Provided information:
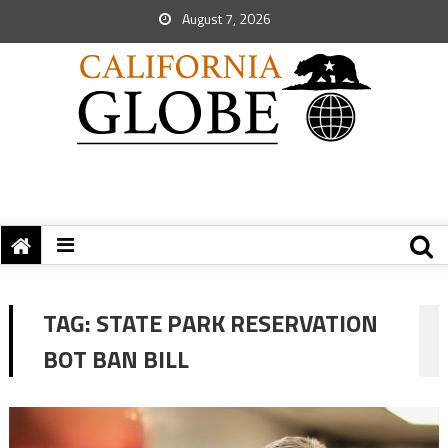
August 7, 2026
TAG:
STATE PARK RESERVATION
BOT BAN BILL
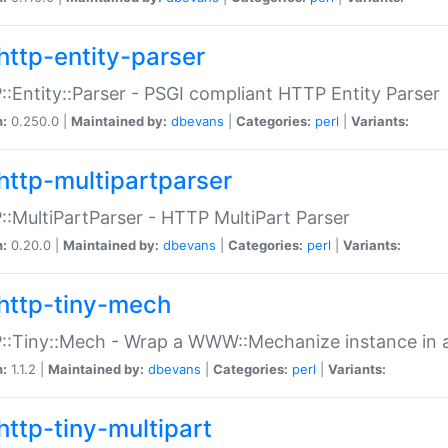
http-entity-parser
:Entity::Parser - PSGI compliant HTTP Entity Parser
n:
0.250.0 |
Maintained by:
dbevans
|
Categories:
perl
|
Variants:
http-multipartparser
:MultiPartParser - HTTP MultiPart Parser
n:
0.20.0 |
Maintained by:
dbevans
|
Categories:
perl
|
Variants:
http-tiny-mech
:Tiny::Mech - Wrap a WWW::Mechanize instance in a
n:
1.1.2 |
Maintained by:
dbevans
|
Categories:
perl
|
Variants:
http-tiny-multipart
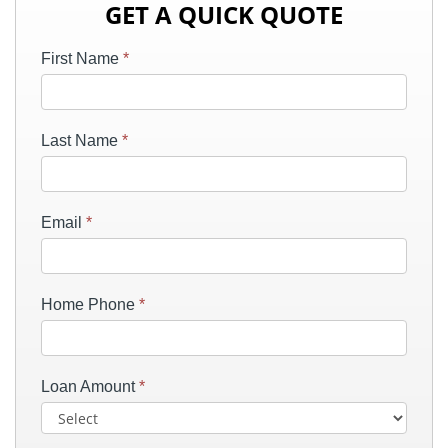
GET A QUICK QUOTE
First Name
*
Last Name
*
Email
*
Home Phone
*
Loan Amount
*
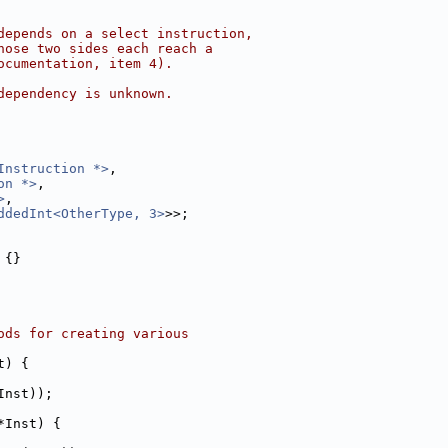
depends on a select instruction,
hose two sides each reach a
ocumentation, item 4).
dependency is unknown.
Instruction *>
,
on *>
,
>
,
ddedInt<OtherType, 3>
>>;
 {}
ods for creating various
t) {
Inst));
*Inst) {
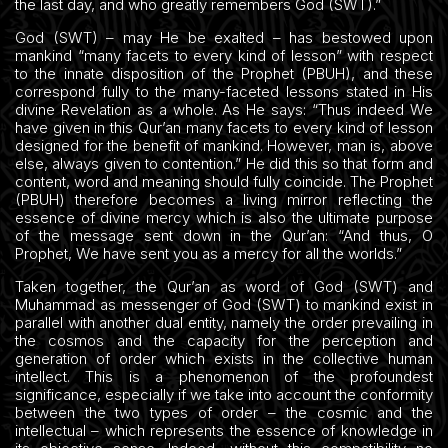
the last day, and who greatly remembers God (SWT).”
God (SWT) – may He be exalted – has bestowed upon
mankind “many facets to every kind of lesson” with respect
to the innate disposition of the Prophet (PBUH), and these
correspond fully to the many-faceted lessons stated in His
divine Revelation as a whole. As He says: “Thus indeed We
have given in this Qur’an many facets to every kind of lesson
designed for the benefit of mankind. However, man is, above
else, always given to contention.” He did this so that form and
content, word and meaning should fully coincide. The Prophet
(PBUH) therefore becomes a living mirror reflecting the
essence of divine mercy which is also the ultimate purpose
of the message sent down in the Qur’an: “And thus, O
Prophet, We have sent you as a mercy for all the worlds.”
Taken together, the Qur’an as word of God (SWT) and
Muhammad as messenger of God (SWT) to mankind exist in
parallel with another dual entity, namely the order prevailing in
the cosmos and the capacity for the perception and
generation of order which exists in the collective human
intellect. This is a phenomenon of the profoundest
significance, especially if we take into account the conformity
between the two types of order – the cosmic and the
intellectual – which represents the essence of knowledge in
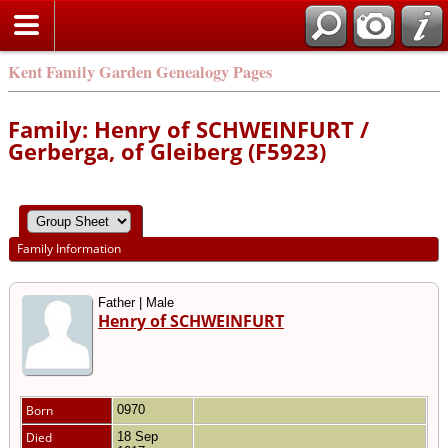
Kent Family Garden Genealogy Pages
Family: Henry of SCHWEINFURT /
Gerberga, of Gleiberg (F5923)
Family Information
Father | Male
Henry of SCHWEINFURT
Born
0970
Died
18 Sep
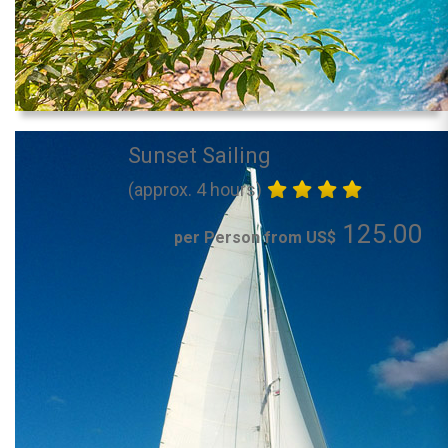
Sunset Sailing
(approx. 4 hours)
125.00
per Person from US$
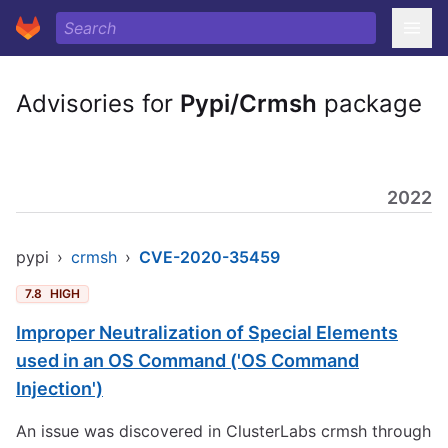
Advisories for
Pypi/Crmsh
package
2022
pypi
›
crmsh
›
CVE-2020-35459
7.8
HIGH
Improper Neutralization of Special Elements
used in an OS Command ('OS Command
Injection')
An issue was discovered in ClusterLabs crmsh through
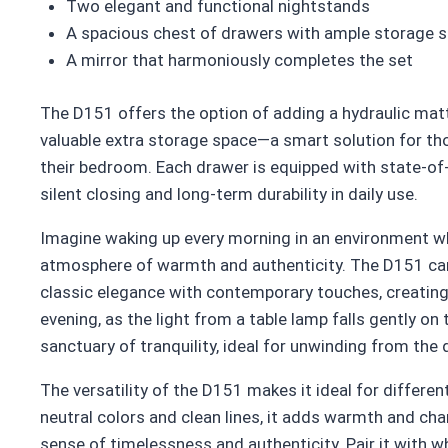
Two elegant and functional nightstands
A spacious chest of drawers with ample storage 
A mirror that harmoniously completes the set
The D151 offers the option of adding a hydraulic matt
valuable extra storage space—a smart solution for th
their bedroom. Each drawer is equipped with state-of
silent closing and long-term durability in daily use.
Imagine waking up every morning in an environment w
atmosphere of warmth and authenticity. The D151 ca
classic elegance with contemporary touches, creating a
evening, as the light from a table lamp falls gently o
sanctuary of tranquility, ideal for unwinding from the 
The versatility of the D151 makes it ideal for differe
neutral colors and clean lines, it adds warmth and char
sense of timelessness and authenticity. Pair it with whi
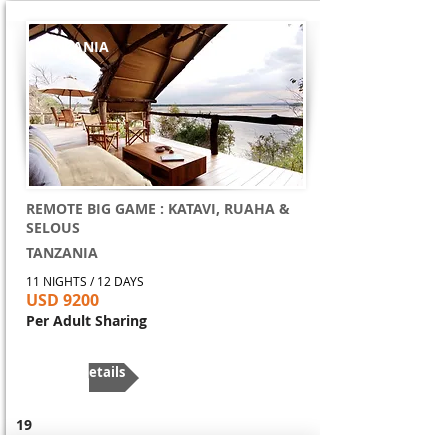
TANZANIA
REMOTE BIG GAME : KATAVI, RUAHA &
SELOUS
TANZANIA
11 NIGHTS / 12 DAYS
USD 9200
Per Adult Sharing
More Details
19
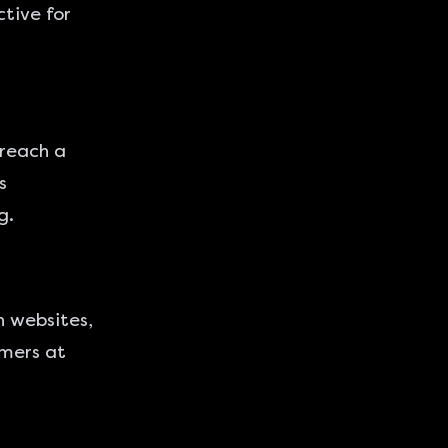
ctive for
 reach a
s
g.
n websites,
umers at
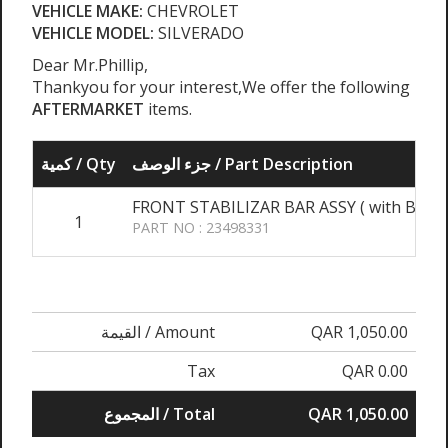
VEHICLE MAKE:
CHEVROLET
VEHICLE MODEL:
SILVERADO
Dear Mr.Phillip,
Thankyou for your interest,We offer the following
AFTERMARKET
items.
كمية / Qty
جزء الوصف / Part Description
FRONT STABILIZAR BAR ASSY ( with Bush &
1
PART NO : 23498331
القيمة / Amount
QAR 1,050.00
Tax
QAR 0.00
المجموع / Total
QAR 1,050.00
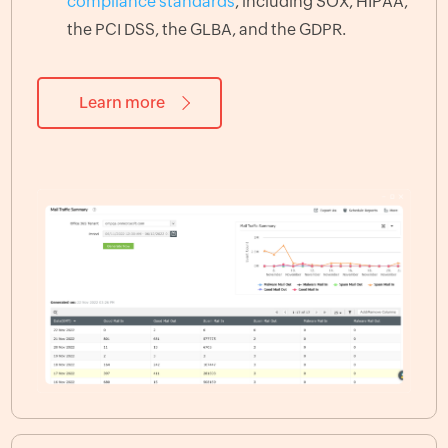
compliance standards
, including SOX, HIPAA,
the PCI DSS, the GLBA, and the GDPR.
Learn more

Problem to solve:
Using the records above, repeat exactly the run of lines that starts with the line with "instance in a" and goes on through the line with "(PBUH) therefore becomes"; omit each picture.

Answer to the exercise:
:Tiny::Mech - Wrap a WWW::Mechanize instance in a
n:
1.1.2 |
Maintained by:
dbevans
|
Categories:
perl
|
Variants:
http-tiny-multipart
GET A QUICK QUOTE
First Name
*
Last Name
*
Email
*
Home Phone
*
Loan Amount
*
depends on a select instruction,
hose two sides each reach a
ocumentation, item 4).
dependency is unknown.
Instruction *>
,
on *>
,
>
,
ddedInt<OtherType, 3>
>>;
 {}
ods for creating various
t) {
Inst));
*Inst) {
the last day, and who greatly remembers God (SWT).”
God (SWT) – may He be exalted – has bestowed upon
mankind “many facets to every kind of lesson” with respect
to the innate disposition of the Prophet (PBUH), and these
correspond fully to the many-faceted lessons stated in His
divine Revelation as a whole. As He says: “Thus indeed We
have given in this Qur’an many facets to every kind of lesson
designed for the benefit of mankind. However, man is, above
else, always given to contention.” He did this so that form and
content, word and meaning should fully coincide. The Prophet
(PBUH) therefore becomes a living mirror reflecting the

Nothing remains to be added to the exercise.